In the present study extravasation at cystography was more common after RARP. This is an interesting result, because RARP is thought to increase the precision of the anastomosis. This result probably represents the accumulation of experience for making a running anastomosis compared with an interrupted anastomosis used for RRP. In addition, the protocol for taking a cystogram is not standardized at our institution. While most RARP patients had a cystogram, not all RRP patients had cystography, so the true rate of extravasation after RRP is unknown. We also identified more postoperative wound complications after RRP than RARP. These were not culture-confirmed complications and therefore seromas cannot be separated from true wound infections. For this reason we think that wound infection rates cannot be reported reliably.
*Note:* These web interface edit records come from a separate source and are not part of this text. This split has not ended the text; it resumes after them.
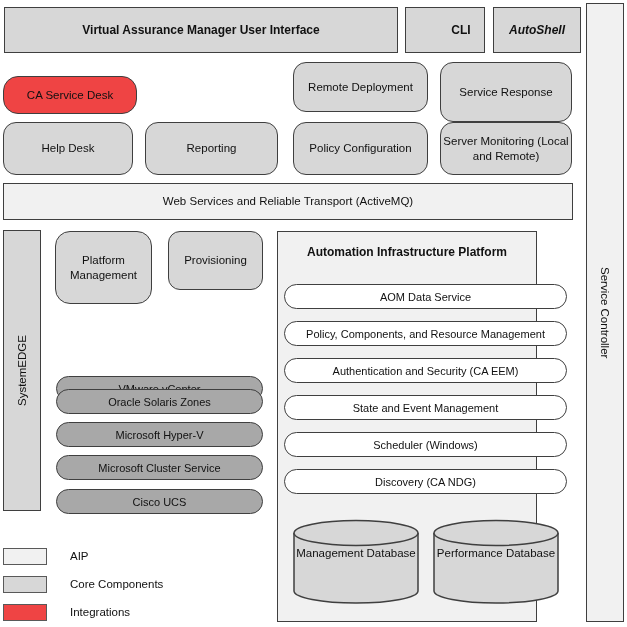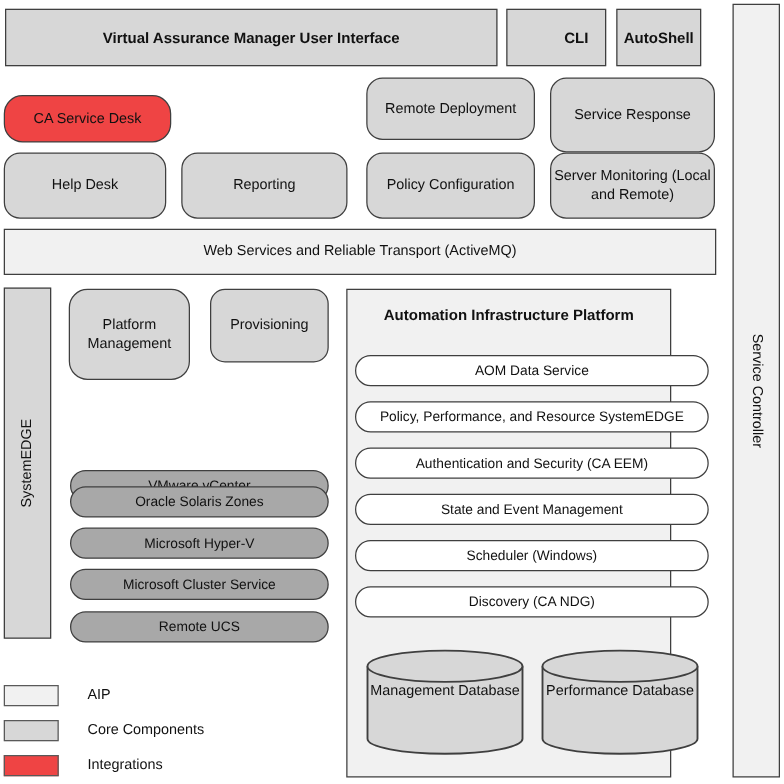"AutoShell" div.box { font-style: none -> italic; width: 68px -> 88px }
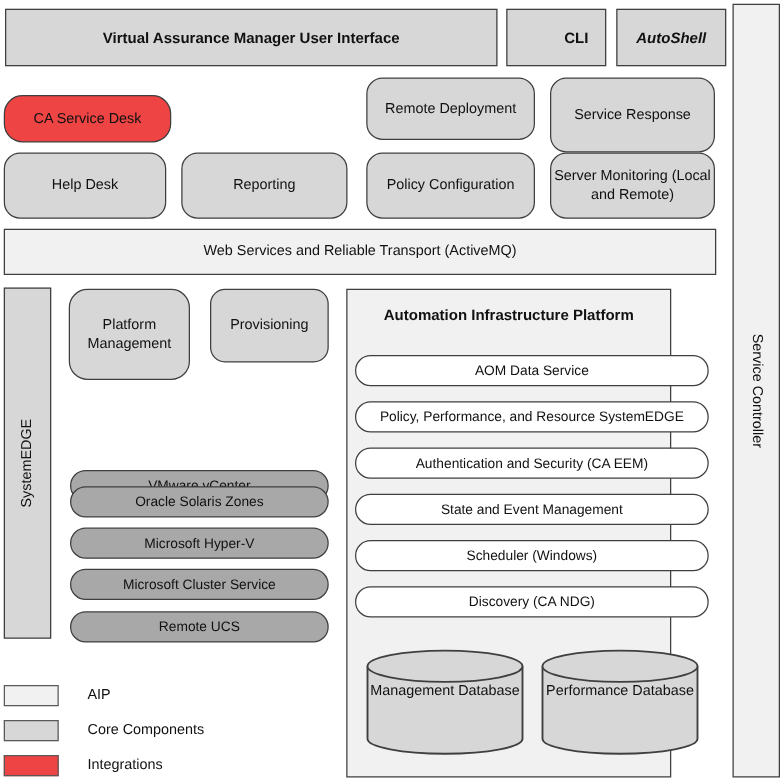"Policy, Performance, and Resource" div.aip-pill { text: Performance, and Resource SystemEDGE -> Components, and Resource Management }
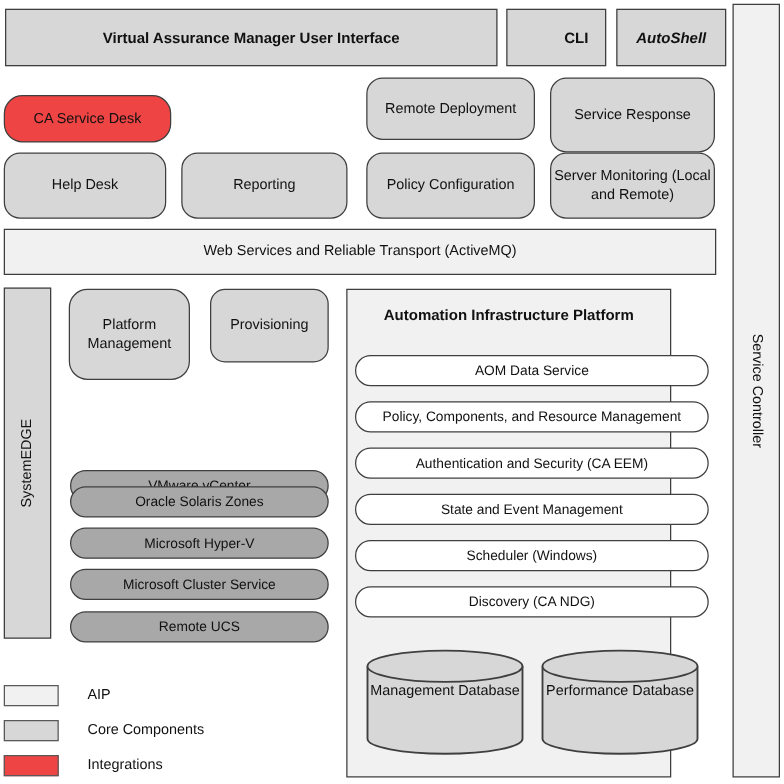"Remote UCS" div.integ-pill { text: Remote -> Cisco }
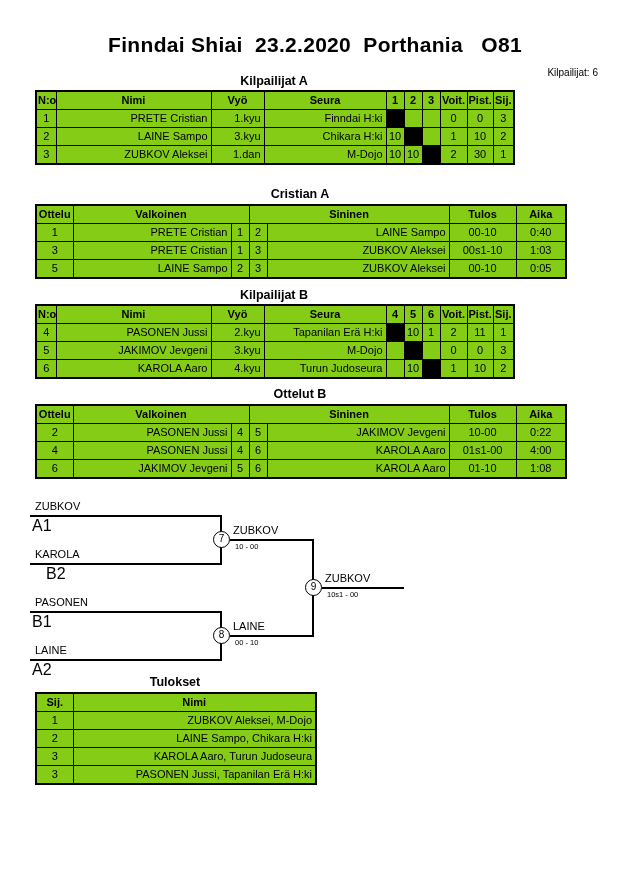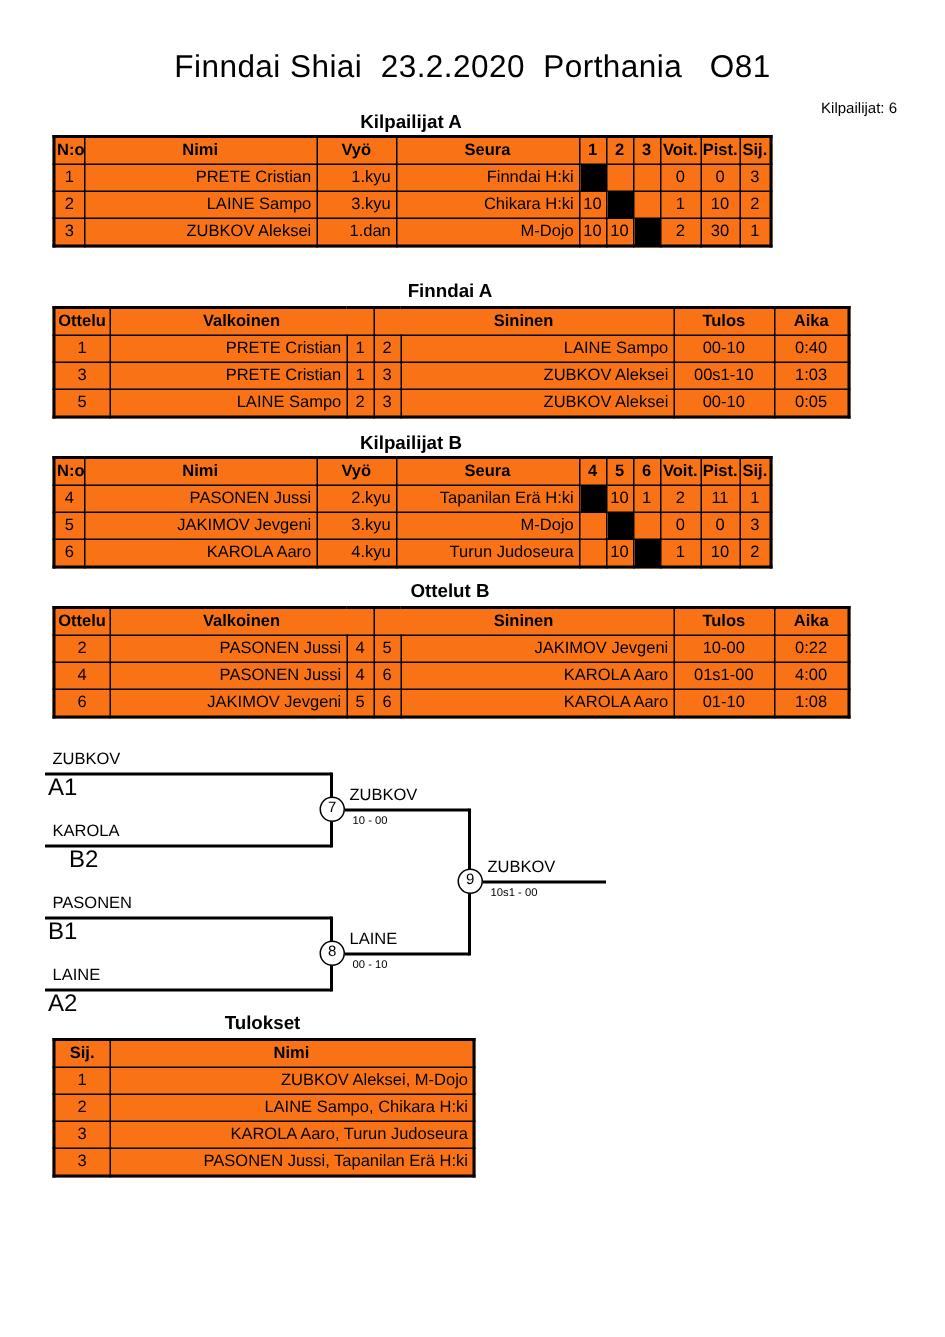"Finndai Shiai 23.2.2020 Porthania O81" .title { font-weight: normal -> bold }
There were some limitations to the present study. First, the study was retrospective but used a RP database of prospectively followed patients. Second, the statistical power must always be considered in negative studies. With a presumed baseline rate of complications of 1%, the present study had 80% power to detect a 3.2% point increase to 4.2%. Thus, if the baseline rate of complications was ≤1% then the study might not have enough patients to detect small differences between the treatments. Third, the QoL questionnaire completed by patients has not been validated and was devised by our department . Nonetheless, the criteria used for both study cohorts were equivalent and differences in QoL outcomes were comparable.
In conclusion, there were no significant differences in overall complications between the RARP and RRP groups. Wound hernias were more common after RARP and the late development of bladder neck contractures were more common after RRP. However, at the 1-year follow-up there was no difference in self-reported continence or potency rates between the groups. Oncological efficacy in terms of margin positivity was not significantly different between the groups. Likewise, at the early follow-up, differences in biochemical PFS among patients in this matched comparison were not significant.